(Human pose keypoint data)
---*---

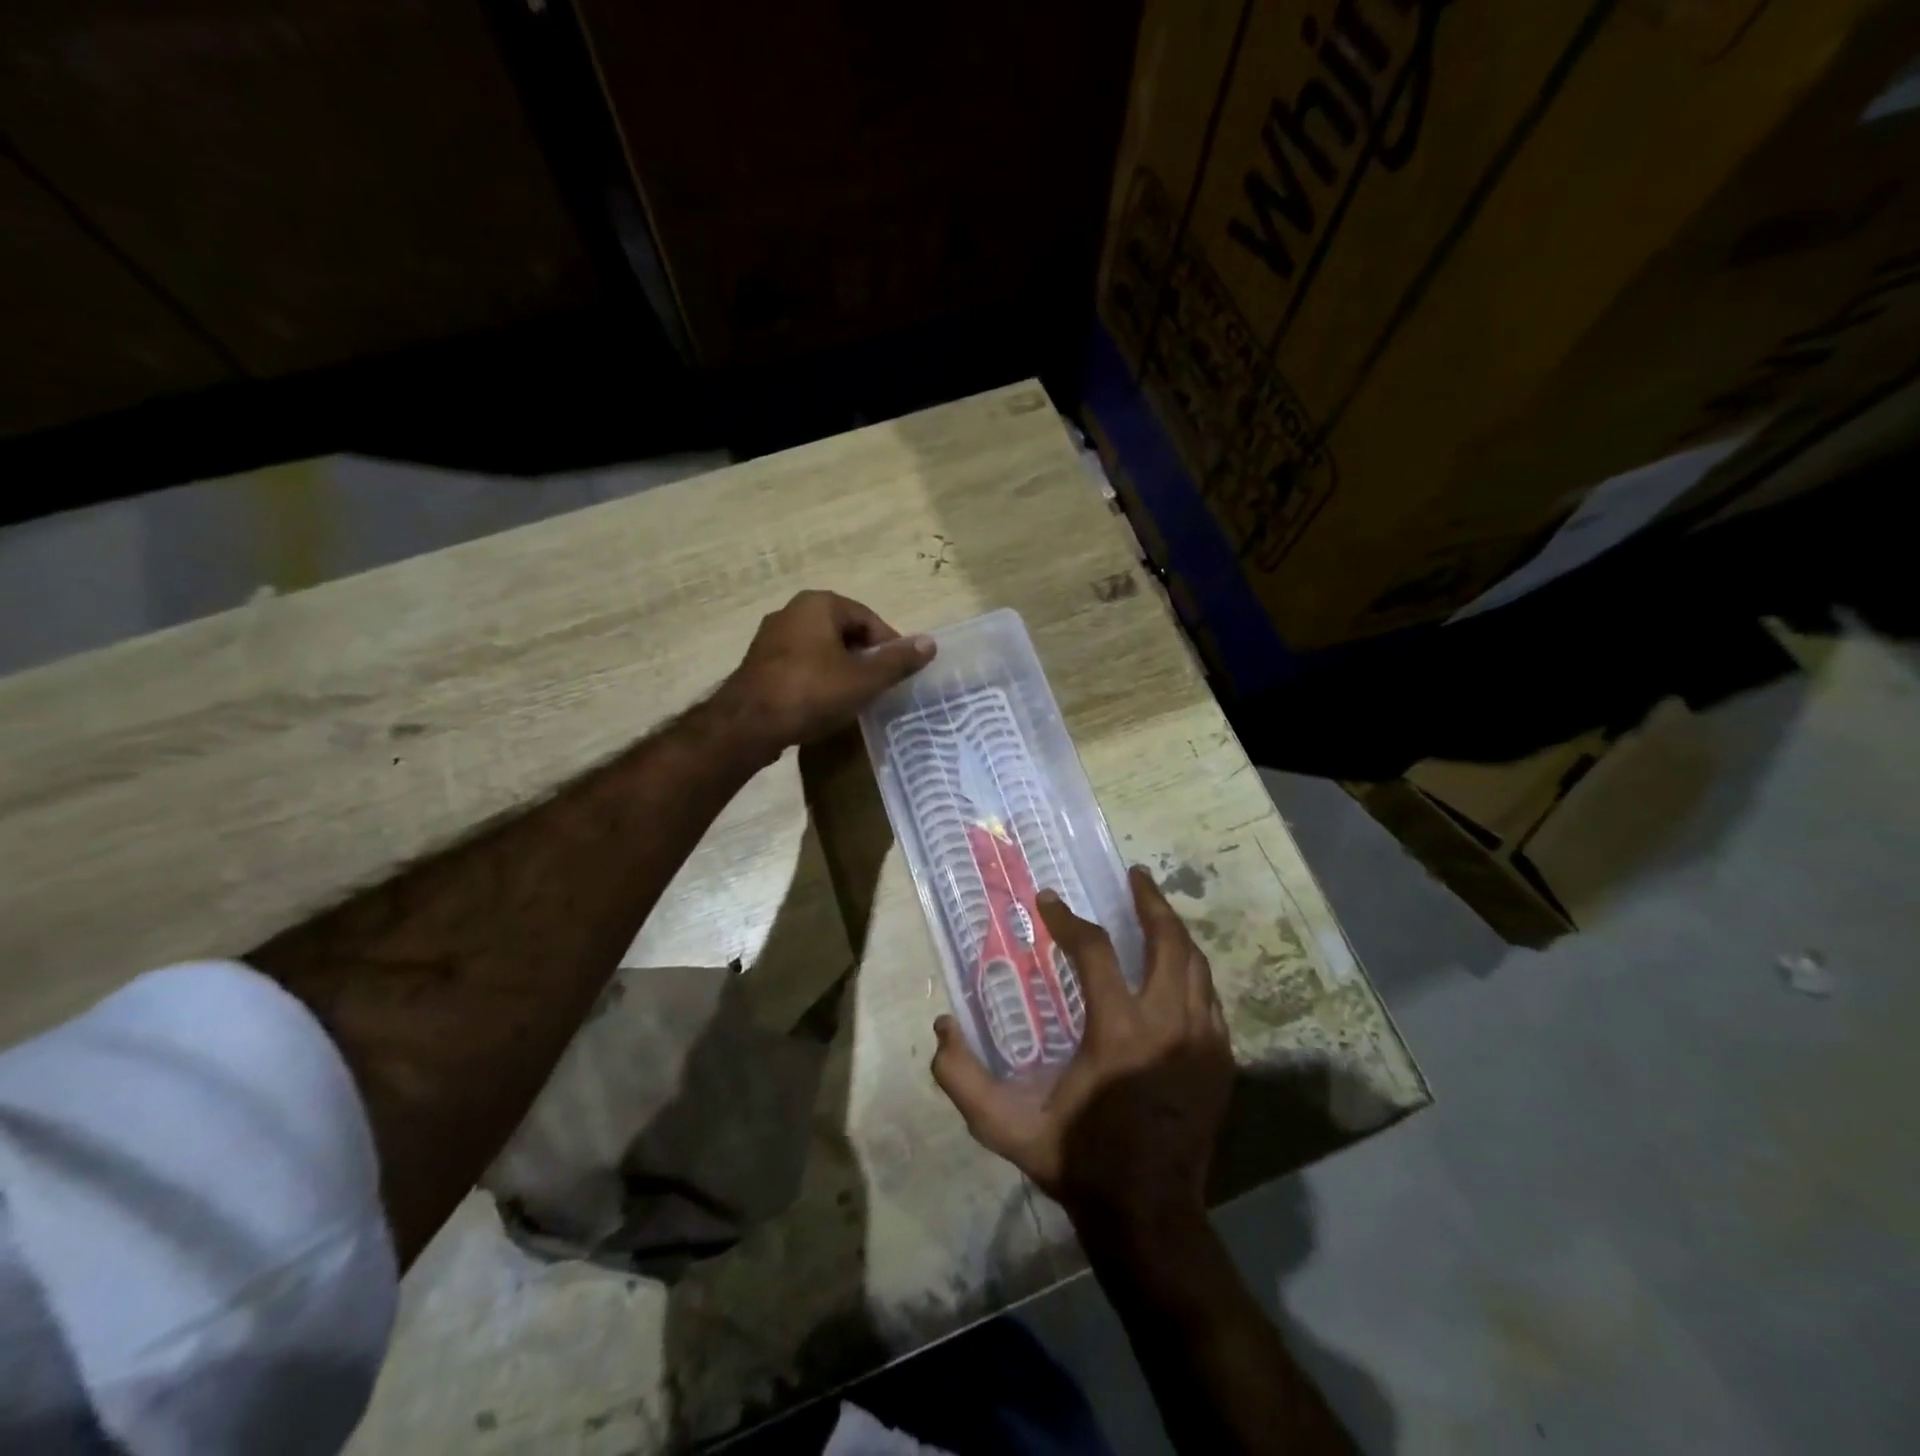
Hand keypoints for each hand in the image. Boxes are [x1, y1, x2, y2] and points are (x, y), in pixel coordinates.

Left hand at [716, 590, 933, 759]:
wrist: (748, 724)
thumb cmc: (811, 693)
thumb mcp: (864, 679)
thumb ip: (898, 661)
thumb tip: (931, 643)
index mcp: (819, 604)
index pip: (868, 619)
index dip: (889, 646)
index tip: (899, 674)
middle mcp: (792, 610)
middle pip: (844, 632)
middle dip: (865, 658)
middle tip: (879, 687)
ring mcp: (771, 637)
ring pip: (822, 649)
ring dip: (842, 669)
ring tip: (854, 698)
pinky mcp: (759, 663)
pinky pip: (800, 664)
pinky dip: (818, 679)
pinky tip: (823, 704)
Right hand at [931, 867, 1233, 1244]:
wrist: (1150, 1216)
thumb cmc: (1079, 1162)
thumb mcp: (1007, 1129)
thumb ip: (963, 1081)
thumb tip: (941, 1028)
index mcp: (1118, 1034)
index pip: (1095, 951)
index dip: (1068, 920)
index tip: (1049, 902)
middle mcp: (1167, 1025)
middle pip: (1168, 942)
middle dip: (1150, 902)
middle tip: (1135, 876)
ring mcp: (1203, 1041)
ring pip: (1196, 965)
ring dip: (1175, 931)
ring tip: (1156, 909)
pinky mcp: (1221, 1061)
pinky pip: (1210, 998)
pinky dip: (1192, 971)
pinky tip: (1177, 967)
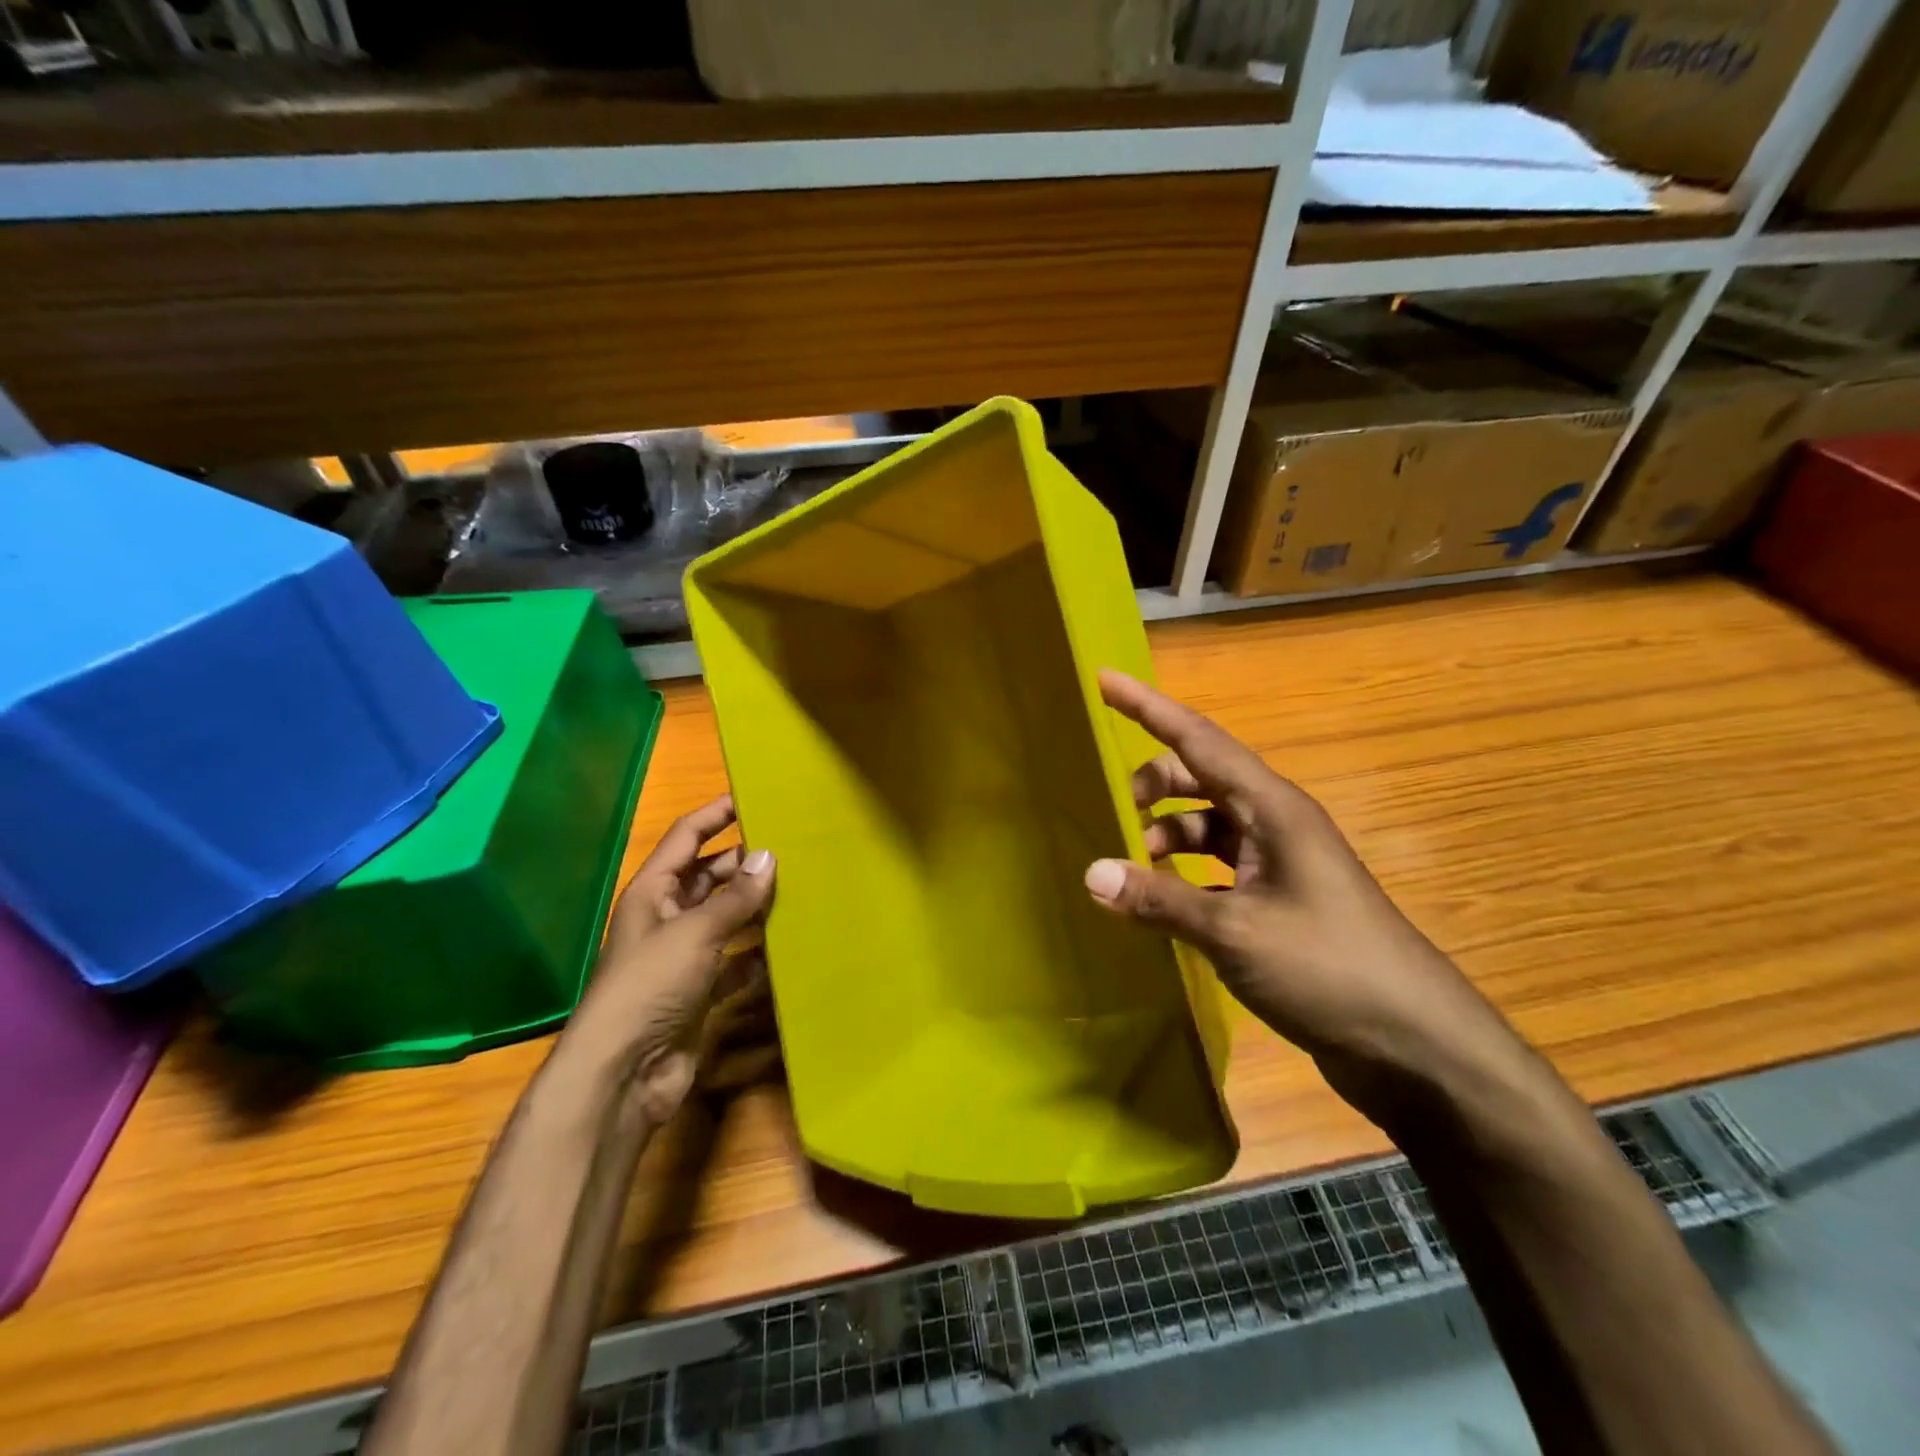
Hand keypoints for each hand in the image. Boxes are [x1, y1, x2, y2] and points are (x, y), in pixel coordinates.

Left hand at [565, 796, 776, 1123]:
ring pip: (725, 920)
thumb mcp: (695, 932)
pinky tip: (786, 948)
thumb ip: (735, 897)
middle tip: (793, 848)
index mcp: (653, 892)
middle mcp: (667, 918)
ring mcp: (683, 958)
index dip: (715, 815)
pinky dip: (756, 956)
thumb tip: (769, 857)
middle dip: (745, 864)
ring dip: (755, 908)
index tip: (753, 798)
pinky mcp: (699, 993)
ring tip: (800, 889)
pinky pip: (734, 963)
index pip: (686, 838)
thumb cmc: (650, 986)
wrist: (624, 1073)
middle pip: (710, 878)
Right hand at [1082, 670, 1529, 1119]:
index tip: (1104, 680)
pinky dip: (1181, 876)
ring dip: (1164, 837)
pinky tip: (1155, 905)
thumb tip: (1092, 874)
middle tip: (1107, 815)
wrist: (1413, 1044)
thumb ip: (1159, 899)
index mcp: (1272, 808)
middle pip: (1198, 779)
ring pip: (1204, 827)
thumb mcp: (1235, 931)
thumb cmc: (1328, 968)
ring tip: (1127, 872)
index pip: (1198, 739)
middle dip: (1150, 786)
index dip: (1148, 708)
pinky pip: (1213, 869)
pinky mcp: (1275, 903)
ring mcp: (1276, 864)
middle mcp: (1273, 823)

---*---

**Problem to work on**
For every entry above, write it out exactly and remove any image.

**Solved exercise**
Hand keypoints for each hand in the image. Boxes are [x1, y1, x2, y2] and points are (x, y), in pixel coordinates.

Left hand at [716, 590, 933, 759]:
wrist: (748, 724)
thumb cmc: (811, 693)
thumb mcp: (864, 679)
thumb ip: (898, 661)
thumb tip: (931, 643)
index mcp: (819, 604)
index pip: (868, 619)
index dip: (889, 646)
index tip: (899, 674)
middle mcp: (792, 610)
middle pip: (844, 632)
middle dip: (865, 658)
middle tip: (879, 687)
ring mcp: (771, 637)
ring pip: (822, 649)
ring dip: (842, 669)
ring tip: (854, 698)
pinky mcp: (759, 663)
pinky pip: (800, 664)
pinky dip: (818, 679)
pinky tip: (823, 704)
Right hand at [931, 867, 1233, 1244]:
wrist: (1150, 1216)
thumb cmc: (1079, 1162)
thumb mcp: (1007, 1129)
thumb ip: (963, 1081)
thumb tip: (941, 1028)
index mcp: (1118, 1034)
index pip: (1095, 951)
index dip: (1068, 920)
index tip: (1049, 902)
middle mcp: (1167, 1025)
middle pip: (1168, 942)
middle dip: (1150, 902)
middle tip: (1135, 876)
ring mcp: (1203, 1041)
ring pip: (1196, 965)
ring dip: (1175, 931)
ring tip: (1156, 909)
pinky mcp: (1221, 1061)
pinky pip: (1210, 998)
pinky dip: (1192, 971)
pinky tip: (1177, 967)
Hand keypoints for each hand in the image. Boxes are [x1, y1, x2, y2] and points are (x, y), in pixel coordinates.

Left hand at [565, 796, 776, 1123]:
ring pip: (725, 920)
thumb mcp: (695, 932)
pinky tip: (786, 948)
thumb ip: (735, 897)
middle tip: (793, 848)
index mcp: (653, 892)
middle mcp: (667, 918)
ring mcp: (683, 958)
index dip: (715, 815)
pinky dip: (756, 956)
thumb tip: (769, 857)
middle dip: (745, 864)
ring dip: (755, 908)
index tip: (753, 798)
pinky mcp: (699, 993)
ring tip: (800, 889)
pinky pip: (734, 963)
index pip: (686, 838)
thumb cmc: (650, 986)
wrist: (624, 1073)
middle pip: (710, 878)
Right hand at [1082, 670, 1529, 1119]:
index tip: (1104, 680)
pinky dip: (1181, 876)
ring dip: (1164, 837)
pinky tip: (1155, 905)
thumb tip: (1092, 874)
middle tip: (1107, 815)
wrist: (1413, 1044)
thumb ip: (1159, 899)
index mcp: (1272, 808)
middle pip: (1198, 779)
ring pip: (1204, 827)
thumb mcp: (1235, 931)
thumb cmc: (1328, 968)
ring tip: (1127, 872)
index pip: (1198, 739)
middle dip: (1150, 786)
index dip: (1148, 708)
pinky pip: (1213, 869)
pinky mcp: (1275, 903)
ring mcp: (1276, 864)
middle mcp: (1273, 823)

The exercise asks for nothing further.